§ Job
From start to end, write out the following data exactly, apart from its images.

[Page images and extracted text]
★ ★ ★

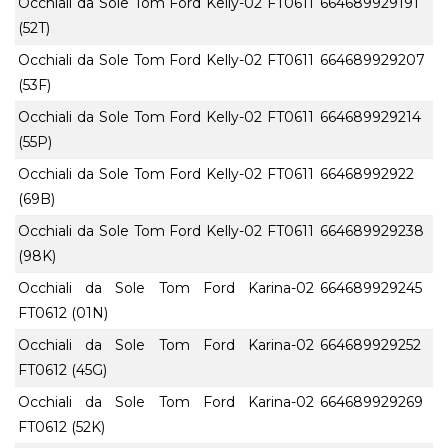
Occhiali da Sole Tom Ford Kelly-02 FT0611
664689929191
(52T)
Occhiali da Sole Tom Ford Kelly-02 FT0611
664689929207
(53F)
Occhiali da Sole Tom Ford Kelly-02 FT0611
664689929214
(55P)
Occhiali da Sole Tom Ford Kelly-02 FT0611
66468992922
(69B)
Occhiali da Sole Tom Ford Kelly-02 FT0611
664689929238
(98K)
Occhiali da Sole Tom Ford Karina-02
664689929245
FT0612 (01N)
Occhiali da Sole Tom Ford Karina-02
664689929252
FT0612 (45G)
Occhiali da Sole Tom Ford Karina-02
664689929269
FT0612 (52K)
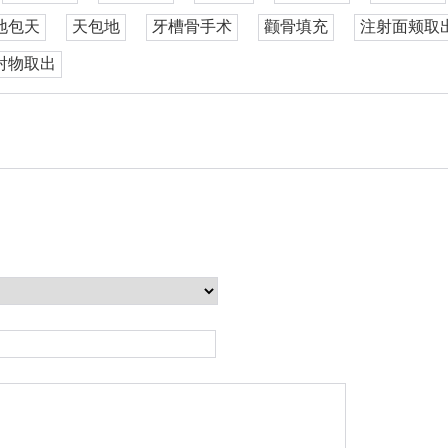
地包天
天包地
牙槽骨手术
颧骨填充
注射面颊取
射物取出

★ ★ ★

§ Answer section
Occhiali da Sole Tom Ford Kelly-02 FT0611
664689929191
(52T)
Occhiali da Sole Tom Ford Kelly-02 FT0611
664689929207
(53F)
Occhiali da Sole Tom Ford Kelly-02 FT0611
664689929214
(55P)
Occhiali da Sole Tom Ford Kelly-02 FT0611
66468992922
(69B)
Occhiali da Sole Tom Ford Kelly-02 FT0611
664689929238
(98K)
Occhiali da Sole Tom Ford Karina-02
664689929245
FT0612 (01N)
Occhiali da Sole Tom Ford Karina-02
664689929252
FT0612 (45G)
Occhiali da Sole Tom Ford Karina-02
664689929269
FT0612 (52K)
地包天
天包地
牙槽骨手术
颧骨填充
注射面颊取
射物取出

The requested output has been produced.